None of this is driven by huge Labour popularity. It is the result of the collapse of our vote, a collapse itself driven by dissatisfaction on policy – cost of living, tax, the health service and, above all, immigration.

Three-quarters of the voters who have left us are Leave voters. Even now, this group puts the Tories ahead of Labour on the economy. The big problem is immigration, legal as well as illegal. That’s why this week’s vote on Rwanda is so important.

One has to have some sympathy with the Prime Minister. He didn’t choose his inheritance, and he has an unruly party to manage. That’s not his fault, but it is his problem. Whatever the strategy is – and it is often hard to discern one – it isn’t working.

We aren’t dealing with people’s real problems.
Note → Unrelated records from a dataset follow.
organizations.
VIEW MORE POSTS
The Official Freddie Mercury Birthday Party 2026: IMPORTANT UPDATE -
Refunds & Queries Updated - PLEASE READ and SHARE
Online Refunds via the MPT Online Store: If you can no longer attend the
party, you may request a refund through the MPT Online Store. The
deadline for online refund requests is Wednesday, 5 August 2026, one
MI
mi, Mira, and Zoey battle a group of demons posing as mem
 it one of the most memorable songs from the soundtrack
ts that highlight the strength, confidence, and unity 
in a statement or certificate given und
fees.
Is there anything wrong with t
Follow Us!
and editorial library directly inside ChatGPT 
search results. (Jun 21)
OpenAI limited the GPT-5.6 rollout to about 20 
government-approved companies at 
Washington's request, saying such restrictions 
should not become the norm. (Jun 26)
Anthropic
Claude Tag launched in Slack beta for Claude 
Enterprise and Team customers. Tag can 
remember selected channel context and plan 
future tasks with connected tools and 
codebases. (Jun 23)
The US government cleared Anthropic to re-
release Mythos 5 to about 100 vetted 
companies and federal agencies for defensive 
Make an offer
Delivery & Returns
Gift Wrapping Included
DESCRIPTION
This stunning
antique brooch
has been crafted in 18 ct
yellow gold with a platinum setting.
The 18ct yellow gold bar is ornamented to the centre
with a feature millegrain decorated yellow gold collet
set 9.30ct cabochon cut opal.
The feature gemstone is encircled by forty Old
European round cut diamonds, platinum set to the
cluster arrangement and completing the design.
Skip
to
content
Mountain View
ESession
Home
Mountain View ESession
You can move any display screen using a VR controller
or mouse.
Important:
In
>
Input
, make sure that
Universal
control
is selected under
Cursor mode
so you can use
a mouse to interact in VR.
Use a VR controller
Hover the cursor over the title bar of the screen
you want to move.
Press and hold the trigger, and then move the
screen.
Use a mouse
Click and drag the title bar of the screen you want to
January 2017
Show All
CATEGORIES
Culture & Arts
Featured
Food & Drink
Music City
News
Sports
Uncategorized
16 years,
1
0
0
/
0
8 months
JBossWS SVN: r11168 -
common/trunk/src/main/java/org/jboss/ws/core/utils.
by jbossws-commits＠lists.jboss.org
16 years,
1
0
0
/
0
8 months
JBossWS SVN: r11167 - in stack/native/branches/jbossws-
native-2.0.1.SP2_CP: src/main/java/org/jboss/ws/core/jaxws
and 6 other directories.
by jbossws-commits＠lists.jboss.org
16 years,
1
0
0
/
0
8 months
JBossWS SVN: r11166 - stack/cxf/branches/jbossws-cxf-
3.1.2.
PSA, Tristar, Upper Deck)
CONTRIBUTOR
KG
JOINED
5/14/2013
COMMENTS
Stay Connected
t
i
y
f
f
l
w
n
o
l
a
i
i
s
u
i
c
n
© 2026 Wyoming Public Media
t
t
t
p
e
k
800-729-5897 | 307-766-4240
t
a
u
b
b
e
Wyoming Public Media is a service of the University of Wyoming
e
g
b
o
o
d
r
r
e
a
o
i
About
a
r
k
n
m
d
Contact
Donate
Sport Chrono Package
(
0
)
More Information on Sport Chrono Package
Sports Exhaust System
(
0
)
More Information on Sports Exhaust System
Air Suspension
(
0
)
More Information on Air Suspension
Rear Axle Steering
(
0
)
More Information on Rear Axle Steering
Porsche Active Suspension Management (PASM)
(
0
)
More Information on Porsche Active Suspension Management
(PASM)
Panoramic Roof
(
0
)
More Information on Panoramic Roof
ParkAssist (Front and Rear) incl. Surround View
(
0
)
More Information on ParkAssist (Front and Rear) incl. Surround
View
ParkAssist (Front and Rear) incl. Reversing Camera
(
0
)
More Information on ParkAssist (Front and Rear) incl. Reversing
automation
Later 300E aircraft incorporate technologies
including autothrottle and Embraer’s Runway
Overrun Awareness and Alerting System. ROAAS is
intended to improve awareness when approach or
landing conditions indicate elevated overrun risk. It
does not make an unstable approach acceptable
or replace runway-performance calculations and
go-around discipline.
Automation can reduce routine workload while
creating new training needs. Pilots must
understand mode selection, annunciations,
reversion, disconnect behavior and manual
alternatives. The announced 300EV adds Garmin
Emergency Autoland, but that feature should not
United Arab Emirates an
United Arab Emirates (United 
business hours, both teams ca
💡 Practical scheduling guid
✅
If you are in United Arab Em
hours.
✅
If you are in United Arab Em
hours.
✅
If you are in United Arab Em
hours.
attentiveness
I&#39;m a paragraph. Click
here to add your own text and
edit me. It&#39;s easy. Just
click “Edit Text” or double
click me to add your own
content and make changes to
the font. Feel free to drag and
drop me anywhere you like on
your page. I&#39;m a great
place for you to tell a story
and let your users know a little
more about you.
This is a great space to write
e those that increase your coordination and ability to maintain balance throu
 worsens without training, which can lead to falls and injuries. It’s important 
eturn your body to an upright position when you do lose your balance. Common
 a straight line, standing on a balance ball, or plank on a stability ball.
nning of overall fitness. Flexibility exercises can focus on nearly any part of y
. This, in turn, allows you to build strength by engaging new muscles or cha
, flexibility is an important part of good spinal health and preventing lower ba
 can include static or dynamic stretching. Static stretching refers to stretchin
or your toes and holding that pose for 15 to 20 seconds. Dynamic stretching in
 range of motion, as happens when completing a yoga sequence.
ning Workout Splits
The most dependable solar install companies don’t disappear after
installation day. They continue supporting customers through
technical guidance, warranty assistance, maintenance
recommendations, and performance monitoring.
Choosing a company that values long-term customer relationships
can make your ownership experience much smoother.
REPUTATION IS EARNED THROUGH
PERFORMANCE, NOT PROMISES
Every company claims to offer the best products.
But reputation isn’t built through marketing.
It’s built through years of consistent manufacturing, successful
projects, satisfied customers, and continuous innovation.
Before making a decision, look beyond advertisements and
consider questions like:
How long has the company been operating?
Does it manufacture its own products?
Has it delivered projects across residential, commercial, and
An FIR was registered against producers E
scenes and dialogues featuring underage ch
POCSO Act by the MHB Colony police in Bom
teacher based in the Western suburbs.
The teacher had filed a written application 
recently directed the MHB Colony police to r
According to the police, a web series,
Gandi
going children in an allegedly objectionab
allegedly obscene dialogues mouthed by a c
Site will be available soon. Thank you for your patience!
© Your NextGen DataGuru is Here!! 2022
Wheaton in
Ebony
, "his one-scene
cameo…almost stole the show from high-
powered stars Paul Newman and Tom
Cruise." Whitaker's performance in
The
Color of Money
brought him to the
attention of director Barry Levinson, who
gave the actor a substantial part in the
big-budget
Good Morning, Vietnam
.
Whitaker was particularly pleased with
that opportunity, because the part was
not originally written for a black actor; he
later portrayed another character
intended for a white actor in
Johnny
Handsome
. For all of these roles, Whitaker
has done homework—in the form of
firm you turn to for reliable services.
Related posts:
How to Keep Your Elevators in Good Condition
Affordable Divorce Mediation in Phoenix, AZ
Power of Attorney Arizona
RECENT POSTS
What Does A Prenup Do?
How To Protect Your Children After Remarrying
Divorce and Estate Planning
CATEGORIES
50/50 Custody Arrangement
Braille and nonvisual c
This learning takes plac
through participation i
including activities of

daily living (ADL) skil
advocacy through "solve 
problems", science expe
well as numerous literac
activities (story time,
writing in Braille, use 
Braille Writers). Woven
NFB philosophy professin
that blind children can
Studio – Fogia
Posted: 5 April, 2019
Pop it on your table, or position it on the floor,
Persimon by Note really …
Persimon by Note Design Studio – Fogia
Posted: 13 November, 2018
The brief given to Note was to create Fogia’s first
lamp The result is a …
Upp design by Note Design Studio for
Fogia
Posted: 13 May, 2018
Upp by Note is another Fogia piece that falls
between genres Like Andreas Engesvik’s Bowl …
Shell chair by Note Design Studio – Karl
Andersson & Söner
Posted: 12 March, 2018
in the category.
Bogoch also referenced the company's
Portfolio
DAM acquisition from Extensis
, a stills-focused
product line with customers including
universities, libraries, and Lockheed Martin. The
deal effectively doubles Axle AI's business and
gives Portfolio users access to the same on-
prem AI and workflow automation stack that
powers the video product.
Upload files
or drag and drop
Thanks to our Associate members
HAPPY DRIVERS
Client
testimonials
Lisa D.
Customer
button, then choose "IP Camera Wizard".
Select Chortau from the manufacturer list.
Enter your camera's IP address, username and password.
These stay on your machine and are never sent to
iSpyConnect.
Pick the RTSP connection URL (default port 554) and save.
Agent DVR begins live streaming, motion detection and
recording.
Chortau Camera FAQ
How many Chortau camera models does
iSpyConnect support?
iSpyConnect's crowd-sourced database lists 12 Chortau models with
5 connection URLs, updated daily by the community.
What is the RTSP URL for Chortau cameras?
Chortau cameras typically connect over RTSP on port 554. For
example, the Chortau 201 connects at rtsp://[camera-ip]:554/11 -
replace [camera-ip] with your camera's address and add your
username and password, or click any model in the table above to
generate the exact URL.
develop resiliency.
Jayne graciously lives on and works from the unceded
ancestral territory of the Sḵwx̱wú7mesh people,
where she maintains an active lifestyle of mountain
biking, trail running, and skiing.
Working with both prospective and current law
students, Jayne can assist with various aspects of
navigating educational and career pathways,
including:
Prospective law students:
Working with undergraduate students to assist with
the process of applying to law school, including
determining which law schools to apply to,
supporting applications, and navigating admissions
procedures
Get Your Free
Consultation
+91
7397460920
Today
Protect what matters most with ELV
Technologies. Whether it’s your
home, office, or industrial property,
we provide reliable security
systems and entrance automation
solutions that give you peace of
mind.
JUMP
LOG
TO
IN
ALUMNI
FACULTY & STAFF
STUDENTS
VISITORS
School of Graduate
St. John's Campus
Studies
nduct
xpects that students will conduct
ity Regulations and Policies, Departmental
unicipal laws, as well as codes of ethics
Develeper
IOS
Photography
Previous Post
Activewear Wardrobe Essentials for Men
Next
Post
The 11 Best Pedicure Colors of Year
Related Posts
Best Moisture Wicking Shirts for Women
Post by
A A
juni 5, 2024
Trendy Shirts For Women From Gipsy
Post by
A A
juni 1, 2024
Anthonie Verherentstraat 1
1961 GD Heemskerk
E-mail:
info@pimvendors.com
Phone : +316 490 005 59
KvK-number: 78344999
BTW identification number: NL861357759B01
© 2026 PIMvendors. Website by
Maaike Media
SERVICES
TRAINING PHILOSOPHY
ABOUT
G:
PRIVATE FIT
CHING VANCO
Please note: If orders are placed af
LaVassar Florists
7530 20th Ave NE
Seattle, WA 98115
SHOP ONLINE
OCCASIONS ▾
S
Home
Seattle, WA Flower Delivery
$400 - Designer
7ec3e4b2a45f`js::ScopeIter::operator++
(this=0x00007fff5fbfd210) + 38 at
We push on with net zero, the health service is getting worse, we aren’t building any houses, we don’t defend Brexit and we leave the field to disgruntled Remainers who are telling everyone it is failing. And above all, we don’t look determined to do whatever it takes to control the borders.

There is only one way to rescue the position and bring back those 2019 voters who have left us. It is to be as tough as it takes on immigration, reverse the debilitating increases in tax, end the renewables tax on energy costs – and much more.

It is to set out a vision for why Conservative Britain will be different to the immigration-boosting, Brexit-undermining, taxing, spending, regulating, nannying, hectoring nightmare that Labour will bring. And it is to stop doing all those things ourselves.

I keep saying there is no future for the Conservative Party purely as the voice of the rich, the well-off, the house-owners, the people who feel they are secure in life. Of course we want them. But we want more – the workers, the people who want to end mass immigration, the small business owners, the unwilling renters still paying off student debt, the people who want to buy a house, have a family, get on with life.

At the moment, we are giving them nothing. This poll shows what will happen if we don’t change that. Like Henry V, the people are coming for us “in fierce tempest, in thunder and earthquake”. If we don’t act, there will soon only be smoking rubble left.